- Tasks to carry out
1 > In the news article about the KPK and detention suspension, who led the Justice Panel at the hearing?
2 > Write the next part of the news article about the KPK hearing on detention suspension, continuing after its last sentence.

- Reading passage
* BEGIN *

The KPK: No Constitutionality Matter on Detention Suspension

The Corruption Eradication Commission (Komisi Pemberantasan Korupsi –KPK)  denies constitutional loss suffered by Otto Cornelis Kaligis regarding provision on detention suspension, because the commission never receives his detention suspension lawsuit, Commission’s Head of Justice Bureau Setiadi (Kepala Biro Hukum KPK) delivers testimony at judicial review on Act Number 30 Year 2002 of the Corruption Eradication Commission (Undang-Undang Komisi Pemberantasan Korupsi –UU KPK), on Tuesday (13/10) at Plenary Room, the Constitutional Court Building.

“Applicant’s judicial review petition regarding Article 46 (2) Act of the Corruption Eradication Commission is not consistent with legal fact; the Applicant never file detention suspension lawsuit during investigation process conducted by the KPK. It proves that the Applicant never suffer constitutional loss as argued,” explained him in front of Justice Panel led by Deputy Chief Anwar Usman.

As Related Party, the KPK also asserts that detention suspension is fully authorized by investigators, prosecutors, and justices as stipulated in the Criminal Procedure Code (Kitab Undang-Undang Hukum Acara Pidana –KUHAP). However, the KUHAP provides regulation that limit reasons on detention suspension; the reasons among others shall be from the perspective of public interest and public order by sociological approach, psychological approach, corrective approach, and educative approach. Setiadi further says detention suspension given to murders, drug dealers, smugglers, or corruptors contrary to public interest and public order.

“From sociological and psychological approach, detention suspension on such criminal offense is contrary to preventive, corrective, and educative purpose. Thus, detention suspension authority shall not only based on determined requirement and guarantee, but also shall examine and consider deeply on broader aspects,” said Setiaidi.

Representing the Government, Justice and Human Rights Ministry’s legislation litigation directorate general director (Direktur Litigasi Peraturan Perundang-undangan Kementerian Hukum dan HAM) Nasrudin asserts that Applicant’s petition relates with norm implementation matter, rather than with norm constitutionality. Moreover, the Government explains that the Applicant has been given their rights as suspect. “According to the Government, suspect’s rights have been given to the Applicant as stipulated in Article 59, which stated suspects or defendants entitled to informed on their detention by authorized officials in entire level of examination in court proceedings,” said him.

* END *

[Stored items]

* BEGIN *

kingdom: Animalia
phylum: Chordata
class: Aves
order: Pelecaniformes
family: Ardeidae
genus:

* END *

- Task results
1 > Deputy Chief Anwar Usman led the Justice Panel.

2 >
The Applicant is defendant of Medan state administrative justice bribery case. He considers his constitutional rights violated by the enactment of Article 46 (2) Act of the Corruption Eradication Commission, which stated ‘Suspect examination as referred in paragraph (1) is conducted without prejudice to suspect’s rights’ (‘Pemeriksaan tersangka sebagaimana dimaksud pada ayat (1), dilakukan dengan tidak mengurangi hak-hak tersangka’). The Applicant assesses Article 46 (2) Act of the Corruption Eradication Commission aimed at suspect’s rights protection. However, he further says, the provision doesn’t elaborate further on suspect’s rights as stipulated in Act Number 8 Year 1981 of the Criminal Procedure Code.

According to the Applicant, Indonesia as law state shall provide constitutional rights protection to suspects. The Applicant argues Article 46 (2) Act of the Corruption Eradication Commission potentially reduce suspect’s rights because the Article could be interpreted broadly for political interest. The Applicant also considers such provision contrary to Article 28D (1) the 1945 Constitution if it isn’t interpreted including suspect’s rights stipulated in Article 31 (1) juncto Article 59 the KUHAP, particularly regarding rights to file detention suspension. He considers such provision doesn’t guarantee legal certainty. (Lulu Anjarsari/IR/Prasetyo Adi N)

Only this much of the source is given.